MCP deployments drift into overprivilege because teams optimise for making the workflow work first and governing it later. Shared tokens, service accounts, and broad tool access accumulate as more users rely on the same server. The result is a single identity that inherits the union of many needs, which expands blast radius and weakens least privilege.
Why This Matters for Security Teams
MCP deployments drift into overprivilege because the protocol makes it easy to connect tools first and define authority later. That pattern is harmless in a demo, but it becomes dangerous once a shared server starts serving multiple workflows, teams, and agents. The identity behind the mcp server often becomes a catch-all, so one token inherits every integration request and every exception.
This is not a theoretical concern. NHIMG’s The NHI and Secrets Risk Report shows that NHIs now outnumber human identities by 144:1 in enterprise environments, and over 5.5% of AWS NHIs hold full admin privileges. That scale creates pressure to reuse access patterns, but reuse is exactly what widens blast radius. The same dynamic shows up in agentic environments, where the OWASP Agentic AI Top 10 and the OWASP Non-Human Identity Top 10 both warn that broad, shared, or stale machine access is a recurring failure mode.
In practice, many security teams discover the overprivilege only after one MCP server has already become the shortest path to sensitive data or production actions.
How It Works in Practice
The drift usually begins with a single service account or shared token that is granted enough access to make early adoption painless. As more users, agents, and downstream tools rely on the same MCP server, the permissions accumulate instead of being separated by function. Teams add scopes for convenience, then keep them because removing access risks breaking workflows. Over time, the server identity becomes a union of all observed needs rather than a bounded workload identity.

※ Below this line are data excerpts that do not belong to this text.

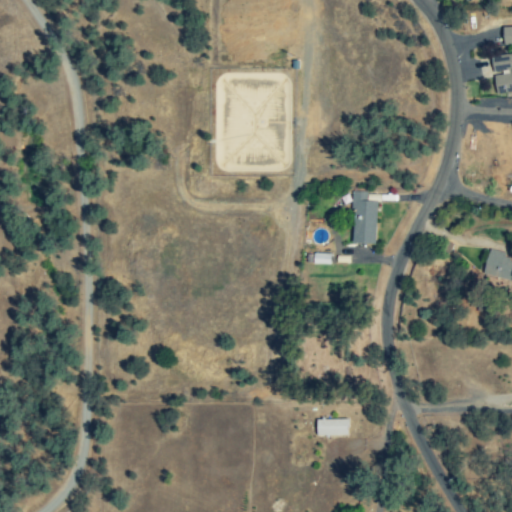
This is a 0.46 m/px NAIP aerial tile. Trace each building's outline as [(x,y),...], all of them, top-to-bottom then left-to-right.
[(511,27),(501,28),(502,46),(511,45),(511,27)] [(511,93),(511,54),(489,57),(492,75),(495,96),(511,93)] [(375,202),(366,201),(366,193),(352,192),(351,244),(374,245),(375,202)] [(482,271),(511,281),(511,260),(489,252),(482,271)] [(346,421),(315,420),(314,437),(345,437),(346,421)]
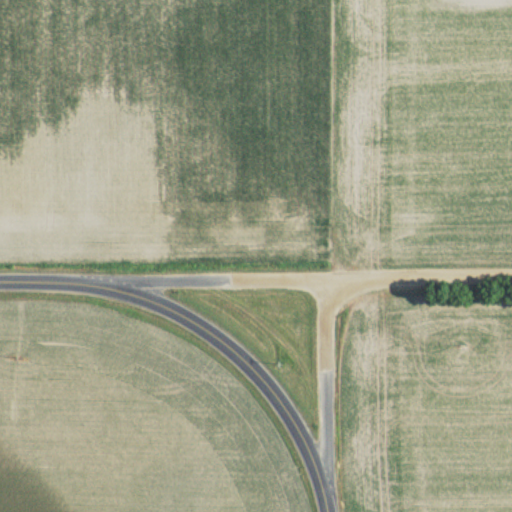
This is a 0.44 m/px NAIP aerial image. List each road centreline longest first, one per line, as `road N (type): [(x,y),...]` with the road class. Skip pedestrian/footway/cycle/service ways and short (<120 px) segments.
road 1 (residential): [(319,511),(296,428),(216,333),(118,285),(0,284)]
road 2 (residential): [(118,285),(511,280)]
road 3 (residential): [(319,492),(338,283)]
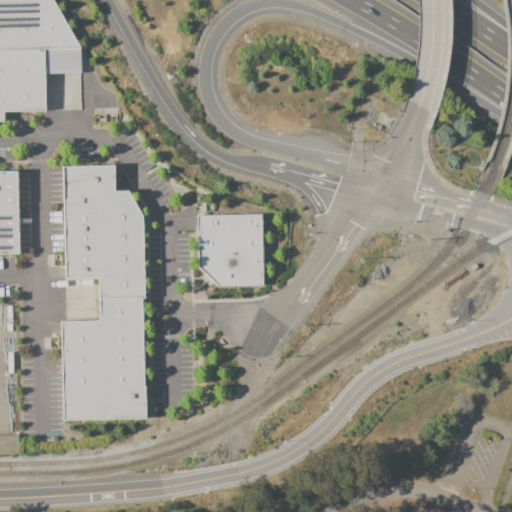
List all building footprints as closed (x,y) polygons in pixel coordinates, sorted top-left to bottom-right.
[(0,0),(52,0),(80,48),(0,49),(0,0)] [(0,49),(80,48),(80,73),(44,74),(45,111),(3,112),(3,122),(0,122),(0,49)] [(141,299),(99,300),(98,278),(65,278),(62,167),(113,166),(113,192),(128,192),(141,216),(144,299),(141,299)] [(0,172),(16,172),(19,254),(0,254),(0,172)] [(261,214),(263,285),(217,286),(213,282),(212,284),(203,275),(204,274),(197,267),(196,216),(261,214)] [(144,419),(62,421),(60,321),(99,320),(99,300),(141,299),(144,419)] [(0,435),(18,435),(18,454),(0,454),(0,435)]
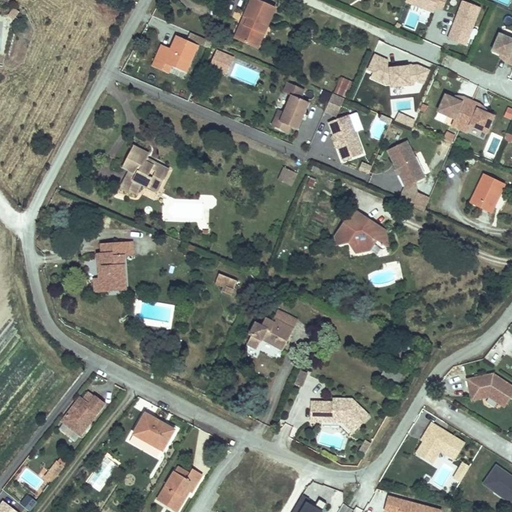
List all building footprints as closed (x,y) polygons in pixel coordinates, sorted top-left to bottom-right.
[(446,0),(405,0),(406,1),(435,12),(436,8),(442,11),(446,0)] [(251,1),(244,15),(248,17),(255,2),(251,1)] [(466,46),(479,7),(462,1),(449,40),(466,46)] [(247,20),(238,40),(265,52),(275,31),(271,29),(277,13),(255,2),(248,17),(244,15),(240,13),(239,17),(243,19),(247,20)] [(17,13),(14,11),(8,18),(11,20),(17,13)] [(243,19),(234,38),(238,40),(247,20),(243,19)] [(511,66),(511,41),(498,36),(491,53),(500,56),(508,60),(506,64),(511,66)] [(171,50),(163,48),(154,69),(170,76),(172,70),(187,76),(197,48),(176,39),(171,50)] [(389,67),(388,67),(387,67),(387,59),(375,53),(372,60),(367,69),(373,72),(370,79),(385,86),(391,86),(391,88),(415,85),(415,83),(415,80),(423,84),(430,70),(418,65),(389,67)] [(214,57),(211,65),(220,70),(224,60),(214,57)] [(355,83),(342,77),(335,92),(347,98),(355,83)] [(304,92),(287,85),(283,94),(291,97),(283,115),(279,124),(289,128),(297,131),(308,104),(299,101),(304,92)] [(325,112),(333,115),(338,105),(340,106),(343,99),(341,99),(332,94),(325,112)] [(453,101),(444,98),(438,115),(454,122),(451,129),(460,132),(471,103),(463,100),(461,105),(453,101)] [(479,107),(471,103),(460,132),(468,135),(470,128),(487,135),(494,118),(486,115),(477,111),(479,107)] [(428,106),(423,104),(420,111),(424,113),(428,106)] [(487,112),(479,107),(477,111),(486,115),(487,112)] [(289,128),(279,124),(283,115),(278,112),(271,127),(286,134),(289,128)] [(414,119),(399,113),(395,121),(411,127),(414,119)] [(392,119),(381,114),(379,119),(390,124),(392,119)] [(348,118),(328,125),(333,139),(334,141),(336,140),(338,145),(336,146),(337,149),(342,163),(362,156),(348,118)] [(455,135),(446,131),(443,138),(452,142),(455,135)] [(423,181),(406,144),(387,153),(394,167),(395,169),(397,168),(399,173),(397,174),(398,176),(405,190),(423,181)] [(125,178),(117,191),(129,197),(136,187),(143,190),(145,186),(156,193),(161,183),(158,181),(164,172),(151,164),(149,168),(142,165),(144,160),(147,157),(133,149),(121,168),(128,173),(134,176),(131,182),(125,178)] [(151,164),(144,160),(142,165),(149,168),(151,164)] [(373,166),(364,161),(359,171),(369,176),(373,166)] [(164,172),(158,181),(161,183),(167,174),(164,172)] [(134,176),(128,173),(125,178),(131,182),(134,176)] [(293,178),(282,173),(278,184),(288,188),(293,178)] [(500,182),(479,173),(464,202),(486,212),(490,204),(487,203),(492,193),(495,194),(500,182)] [(156,193),(145,186),(143,190),(153,197),(156,193)] [(414,210),(420,196),(405,190),(399,203),(414,210)] [(423,214),(429,200),(420,196),(414,210),(421,213),(423,214)] [(369,236),(370,220),(354,209),(337,232),(335,240),(350,238),(351,241),(346,250),(347,254),(362,251),(373,244),(379,248),(389,245),(385,231),(369,236)] [(385,231),(370,220),(369,236),(385,231)] [(140,256),(137,240),(128,242),(130,257),(140,256)] [(130,257),(128,242),(104,245),(107,268),(103,268),(105,280),(109,280),(110,289),(120,288),(121,292),(135,290),(130,257)] [(219,293),(229,298),(235,284),(219,276),(215,287),(221,289),(219,293)] [(298,321),(281,315),(275,324),(294,332),(298,321)] [(294,332),(275,324),(265,320),(262,327),(255,325),(250,335),(251,338),(248,346),(258,350),(262,341),(286,351),(294,332)] [(400,344),(397,352),(409,356),(412,349),(400,344)] [(302,391),(308,377),(301,374),(295,388),(302,391)] [(511,387),(492,374),(490,378),(486,379),(485,376),(466,380),(470,396),(480,394),(481,399),(488,398),(504,408),(511,395),(511,387)] [(86,405),(91,397),(86,393),(80,400),(86,405)] [(77,398),(59,423),(78,437),(102,404),(92,396),(91,397),(86,405),(80,400),(77,398)] [(370,420),(353,403),(341,403),(341,406),(333,406),(311,406),(311,425),(323,426),(323,417),(333,417),(333,426),(343,426),(354,437),(370,420)] [(174,433),(144,413),(133,431),(135,433),(149,440),(147,443),(161,452),(163,452),(174,433)] [(333,426),(333,417),(323,417),(323,426),(333,426)] [(454,464),(464,447),(431,427),(424,439),(426,440),(423,445),(416,457),(432,467),(440,455),(454,464)] [(157,459),(161,452),(147,443),(149,440),(135,433),(129,444),(157,459)] [(371,443),(365,440),(360,450),(366,454),(371,443)] [(52,480),(61,467),(54,462),(45,475),(52,480)] [(464,479),(469,470),(463,466),(458,475),(464,479)] [(177,474),(158,503),(173,511),(177,511),(188,493),(191,495),(203,476),(193,470),(187,481),(177,474)] [(511,507),(511,484),(509,482),(509,479),(495,470),(488,480),(498,488),(498,490),(494,495),(511,507)] [(52,480),(45,475),(43,478),(50,484),(52,480)] [(459,486),(464,479),(458,475),(453,482),(459,486)] [(498,490),(498,488),(488,480),(483,487),(494,495),(498,490)] [(37,502),(27,494),(20,504),(30,511),(37,502)] [(322,511),(323,511),(307,502),(309,499),(303,495),(291,511),(322,511)] [(441,511),(442,510),(388,495),(384,511),(383,511),(441,511)] [(8,505),(3,501),(0,505),(0,507),(4,511),(8,505)]
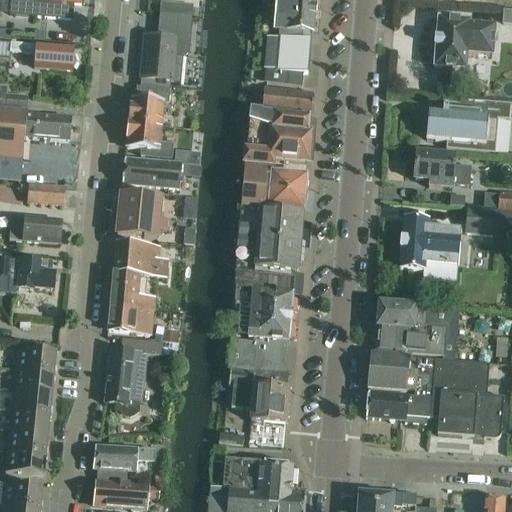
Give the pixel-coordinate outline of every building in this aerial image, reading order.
[(10,0),(9,18),(72,24),(73,6),(81,6),(81,0),(10,0)] [(278,32),(278,38),(302,41),(302,34),(312,35),(313,17),(315,17),(315,10),(314,10),(314,0),(274,0),(272,32),(278,32)] [(502,26),(511,26),(511,12),(502,12),(502,26)] [(143,38),(139,88),(169,90),(170,84),(180,85),(182,67),(174,66),(175,57),(181,58),(187,53),(190,17),(158,15),(156,39),(143,38)] [(464,72),(466,56),(492,59),(494,28),(469,26),(469,24),(439,21),(434,69),(464,72)] [(275,73),(265,72),(264,85),(301,90),(302,75),(307,75),(309,42),(302,41),(278,38),(275,73)] [(9,45),(9,55),(34,57),(33,72),(71,75),(73,49),(35,46),(35,47),(9,45)] [(0,88),(0,110),(25,112),(26,99),(6,97),(6,89),(0,88)] [(130,101),(128,125),(161,128),(163,107),(168,107),(169,90),(139,88),(139,89),(135,89),(134,101),(130,101)] [(263,91),(261,113),(308,120),(310,120),(312,96),(263,91)] [(428,114),(426,142),(446,144),(446,152),(489,156),(490,148),(495,148),(498,122),(509,123),(511,108),(511,106),(460,102),(459,106),(443,104),(442,116),(428,114)] [(249,111),(247,130),(268,132),(271,132),(307,135),(307,134),(308,120),(261,113),(249,111)] [(22,141),(23,141),(25,115),(0,112),(0,183),(19,185),(22,141)] [(25,115),(23,141),(68,145),(69,120),(40,118),(40,116),(25,115)] [(159,147),(161,128),(128,125),(125,150),(157,154),(156,159),(169,160),(170,148),(159,147)] [(266,152),(243,150),(242,165),(242,166),(252,167),(275,169),(275,163),(307,165),(310,135),(307,135),(271,132),(268,132),(266,152)] [(175,153),(174,165),(186,167),(188,155),(175,153)] [(427,183),(427,190),(451,192),(451,187),(468,189),(470,169),(453,168),(453,157),(416,154),(413,182),(427,183)] [(123,162),(121,187),(177,193),(180,167),(123,162)] [(244,167),(241,211),(248,211),(302,216),(305,179),(274,177),(275,169),(252,167),(242,166),(244,167)] [(27,188),(20,187),(19,195),(27,196),(26,207),(62,209),(64,189),(27,186),(27,188)] [(497,210),(497,212),(508,213),(511,213),(511,195),(498,194),(498,196),(497,210)] [(119,198),(117,218),(168,223),(168,221),(169,210),(165,209),(162,209),(162,202),(119,198)] [(183,211),(183,220),(193,221),(195,221),(197,201),(184,199),(183,211)] [(467,210),(465,237),(492,239),(493,233),(511,235),(511,213),(508,213),(497,212),(497,213),(467,210)] [(241,211),(239,233),(300,238),(302,216),(248,211),(241,211)] [(156,241),(157,231),(167,232),(168,223),(117,218),(115,237),(156,241)] [(10,220),(8,243),(21,244),(21,245),(59,248),(61,223),(23,220),(23,221),(10,220)] [(401,251),(399,270),(423,273),(422,280),(455,283),(457,260),(458,260),(459,242),(458,242),(459,232),(428,230),(428,223),(403,221),(401,241),(400,241),(399,251),(401,251)] [(184,230),(183,246),(191,247),(193,247),(195,231),(192,231),(184,230)] [(238,246),(237,256),(298,260),(300,238),(239,233),(234,235),(234,243),(238,246)] [(114,245),(109,289),(137,292),(138,277),(166,280),(167,262),(159,261),(160,249),(114,245)] [(237,256),(235,278),(235,279),(292,283),(293,276),(297,276),(298,260),(237,256)] [(0,261),(0,278),(2,279),(8,279),(7,294),(10,297),(14,297),(17,294),(18,291),(32,293),(33,291),(52,293),(54,274),(50,274),(50,265),(19,262),(19,263),(0,261)] [(0,278),(0,293),(7,294),(8,279),(2,279),(0,278)] [(233,307),(251,309),(292,312),(293,297),(291,296),(292,283),(235,279),(233,307)] [(109,289),(107,311),(150,315),(153,315),(155,300),(136,298),(137,292),(109,289)] [(456,340),(456,330),(458,309),(446,308),(445,317),(447,317),(446,320),(424,319),(425,310),(379,306),(378,308),(375,310),(374,318),(377,321),(375,353),(443,358),(445,339),(456,340)] [(289,343),(289,339),(292,312),(251,309),(248,340),(289,343)] [(145,335),(146,328),(146,326),(152,326),(153,315),(150,315),(107,311),(105,333),(133,335),(145,335)] [(161,344),(162,344),(164,345),(167,345),(177,346),(177,345),(178,332),(166,331),(162,331),(161,344)] [(507,340),(496,339),(495,359),(506,359),(507,340)] [(121,354),(111,352),(104,405),(118,407),(118,411),(124,418),(131,418),(138,413),(139,403),(140,404),(146,357),(160,359),(161,346),(123,341),(121,354)] [(230,341),(227,371),(231,371),(234,371),(284,376),(287,347),(248,344),(248,343),(230,341)] [(16,351),(14,372),(54,377),(56,355),(16,351)] [(414,394),(414,399),(431,399),(432,385),(432,381),(434,361),(370,356),(368,391),(405,394),(406,393),(414,394)] [(438,421),(436,437),(473,439),(473,438),(483,438),(483,440),(494,441),(496,441),(497,440),(498,440),(499,438),(500,437),(500,436),(504,399),(487,397),(490,366),(434,361),(432,381),(432,385),(431,399),(431,400),(430,420),(438,421)] [(231,389),(230,410),(249,411),(248,423),(285,427),(288,393),(286,392),(287,376),(284,376),(234,371),(231,371),(227,371),(226,373),(229,373),(228,388),(231,389)] [(14,372),(12,393),(52,397),(54,377),(14,372)] [(12,393),(10,413),(50,417),(52,397),(12,393)] [(430,400),(431,400),(431,399),(414,399),(367,395),(365,420),(404,423),(404,425),(426,426),(426,420),(429,420),(430,400)] [(10,413),(8,433),(10,434),(48,437),(50,417),(10,413)] [(8,433),(6,454),(45,458),(48,437),(10,434),(8,433)] [(211,463),(223,465),(225,448),(213,447),(211,463)] [(96,449),(93,472),(98,472),(97,484),(125,487),(126,474),(134,474),(135,465),(153,466),(154,453),(143,453),(143,452),(96,449)] [(43,479),(45,458),(6,454),(3,475),(43,479)] [(257,465),(248,464),(225,462),(222,489),(209,488),(206,511),(301,511),(303,496),(290,495),(293,467),(257,464),(257,465)] [(2,486),(0,502),(0,506),(2,507),(40,511),(42,490),(2,486)] [(159,492),(147,491),(95,486),(93,509),(128,511),(144,511),(146,501),(158,502),(159,492)] [(354,511),(434,511),(435,511),(415,510),(416,499),(407,498),(369,496),(356,495),(354,511)] [(482,511),(503,511),(505,504),(483,503),(482,511)]
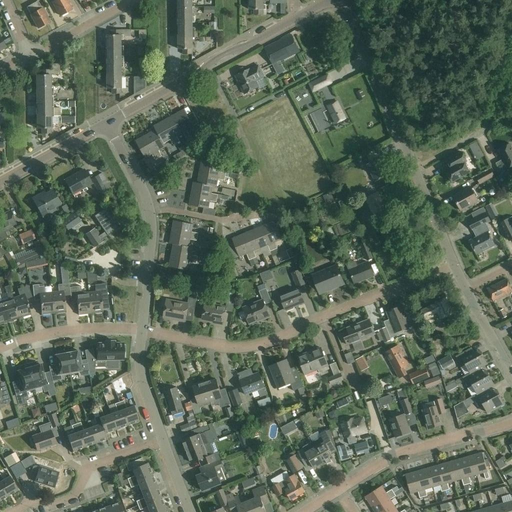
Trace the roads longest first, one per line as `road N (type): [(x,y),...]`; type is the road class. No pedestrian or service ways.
road 1 (tertiary): [(107,122),(333,0)]
road 2 (residential): [(141,330),(151,218),(107,122)]
road 3 (residential): [(141,330),(237,347),(326,316)]
road 4 (residential): [(338,490),(397,454),(511,422)]
road 5 (residential): [(414,168),(342,0)]
road 6 (residential): [(11,511),(74,495),(88,468),(164,441)]
road 7 (residential): [(0,348),(66,331),(141,330)]
road 8 (residential): [(326,316),(455,265)]
road 9 (tertiary): [(0,181),(107,122)]
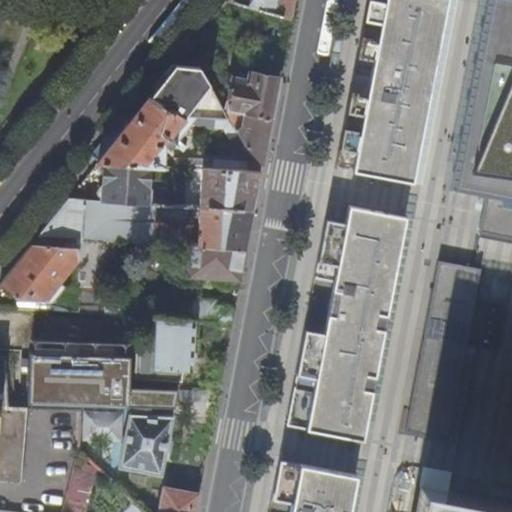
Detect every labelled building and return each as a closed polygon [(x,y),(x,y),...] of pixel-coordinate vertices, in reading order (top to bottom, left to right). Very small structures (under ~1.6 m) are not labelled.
[(233,0),(290,18),(293,0),(233,0)] [(352,170),(413,181),(447,0),(385,0),(385,1),(380,0),(368,0),(358,56),(374,59),(368,93),(351,90),(336,166),(353,167),(352,170)] [(511,0),(488,0),(452,190),(485,196),(478,233),(511,239),(511,0)] [(190,107),(210,84),(200,67),(176,65),(150,97),(184,115),(188,115),(193,110),(190,107)] [(233,79),(228,110),(234,111),(239,112),(244,113),(271,117),(279,78),(251,74),(249,81),(233,79)] [(170,147),(173,143),(177,138),(170,133),(184,116),(184,115),(150,97),(99,161),(105,161),(150,164),(162,165),(164,141),(170,147)] [(242,127),(244,113),(239,112),(236,129),(237,130),(242,127)] [(242,127),(237,130),(246,145),(254,154),(262,164),(268,135),(271,117),(244,113),(242,127)] [(241,154),(253,156),(254,154),(246,145),(237,130),(236,129),(231,119),(188,115),(184,115),(184,116),(191,121),(198,126),(222,129),(241,154)] [(177,138),(191,121),(184,116),(170,133),(177,138)] [(186,145),(177,138),(173,143),(182,150),(186,145)] [(253,156),(249,171),(261,171),(262,164),(254,154),(253,156)] [(175,156),(175,166),(185,167),(195,167),(248,171),(249,160),(175,156)] [(147,202),(150,164),(105,161),(102,199),(147,202)] [(203,176),(201,206),(254,210),(257,191),(261,171),(249,171),(248,171),(195,167),(195,175),(203,176)] [(154,223),(156,203),(147,202),(102,199),(70,197),(40,234),(119,240),(180,244),(246,249),(250,231),(254,210),(201,206),(200,227),(189,226),(154,223)] [(287,424),(363,439),(406,215),(349,204),(346,222),(326,218),(315,277),(334,281),(324,332),(305,329),(287,424)] [(190,206),(189,226),(200,227),(201,206),(190,206)] [(117,268),(119,240),(40,234),(32,245),(78,248),(79,311),(105,313),(109,267),(117,268)] [(237,279),(240,279),(246,249),(180,244),(179,256),(190,257),(188,276),(227,278),(227,280),(230,282),(235,282),(236,281),(237,279)] [(67,288),(50,309),(79,311),(78,248),(32,245),(0,285),(18,300),(46,301),(60,283),(67,288)] [(472,266),(439,260),(405,433),(448,441),(481,268),(472,266)] [(182,300),(180,318),(196,319),(218,321),(218,324),(231,326),(235,308),(215,305),(216,300),(190,299),(190,301),(182,300)] [(192,370),(195,338),(196,338),(198,337),(199,327),(198,325),(197,324),(196,324),(196,319),(180,318),(158,317),(155,350),(138,349),(137,378),(183,381),(184,368),(192,370)] [(32,340),(32,352),(115,353),(116,341),(32,340)] [(178,388),(129,386),(131,353),(122,353),(115,353),(32,352),(27,352),(26,404),(133,408),(133,414),(150,415),(150,409),(174,408),(174,406),(177,391),(178,388)] [(0,480),(22,482),(28,409),(7,407),(7,395),(6,373),(5,359),(0,358),(0,480)] [(186,390),(185,405),(204,406),(204,391),(186,390)] [(160,475),(172,416),(171,416),(153,415),(150,415),(133,414),(129,414),(119,466),(160,475)] [(348,511),(356,473),(280,459),(272,498),(292,502),(289,511),(348,511)] [(147,478),(129,474),(127,482),(145,485),(147,478)] [(67,511),(91,511),(94,477),(70,476),(67,511)] [(164,488),(159,511),(194,511),(195,511),(199,494),(164,488)] [(511,511),(511,508),(447,496),(422,492),(417,511),(511,511)]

That pattern is especially risky for autonomous systems. Agents do not behave like fixed human roles, so static RBAC breaks down when the same agent may browse, retrieve, write, trigger, or chain actions depending on context. Current guidance suggests using workload identity as the primitive, then issuing short-lived credentials per task with runtime policy checks. The important shift is from “who logged in” to “what this workload is trying to do right now.”
Practitioners typically reduce overprivilege by combining:
- Dedicated workload identities for each MCP server or tool chain, rather than a shared enterprise token.
- Just-in-time, short-lived credentials that expire after the task completes.
- Policy-as-code decisions at request time, not static allowlists created during deployment.
- Separate identities for read, write, and administrative functions so one server cannot inherit the full union of privileges.
For implementation detail, the OWASP Agentic Applications Top 10 is useful for understanding tool-chaining risk, while IETF-aligned approaches such as OIDC and SPIFFE-style workload identity are used to prove what the service is, not just what secret it holds. These controls tend to break down when MCP servers are shared across many teams with no ownership boundary because permission exceptions become permanent instead of being reviewed per workload.
Common Variations and Edge Cases
Tighter tool scoping often increases operational overhead, requiring organisations to balance least privilege against deployment speed and support burden. That tradeoff is real, especially in early-stage MCP rollouts where developers need broad access to validate integrations. Current guidance suggests allowing temporary expansion only with expiry, approval, and logging, rather than turning a pilot exception into a production baseline.
Some environments also add complexity through proxy servers, nested agents, or downstream automation that reuses the same identity across multiple hops. In those cases, overprivilege may not be visible in the MCP server itself; it may sit in the credential broker, the orchestration layer, or the connected SaaS account. NHIMG’s AI Agents: The New Attack Surface report is a useful reminder that AI-driven access often exceeds its intended scope once tooling is reused across business functions.
Edge cases also appear when a platform team tries to support every team with one “universal” MCP server. That model simplifies operations but usually defeats segmentation, because access rules become broad enough to satisfy the most demanding consumer. Best practice is evolving, but the safer pattern is to treat each server as a distinct workload with its own policy, secrets, and revocation path.
Standards & Framework Alignment
This section maps relevant standards and security frameworks to the operational risks and controls described in this guidance.
OWASP Non-Human Identity Top 10 and OWASP Agentic AI Top 10 address the attack and risk surface, while NIST AI RMF set the governance and control requirements practitioners need to meet.
| Framework | Control / Reference | Relevance |
|---|---|---|
| OWASP Non-Human Identity Top 10 | NHI-03 | Shared tokens and stale credentials are a core overprivilege driver. |
| OWASP Agentic AI Top 10 | Agent tool chaining and unpredictable actions expand privilege far beyond intent. | |
| NIST AI RMF | AI risk governance is needed where MCP permissions change with context and autonomy. |
Assign per-server NHI identities and rotate or expire secrets before they become reusable super-credentials.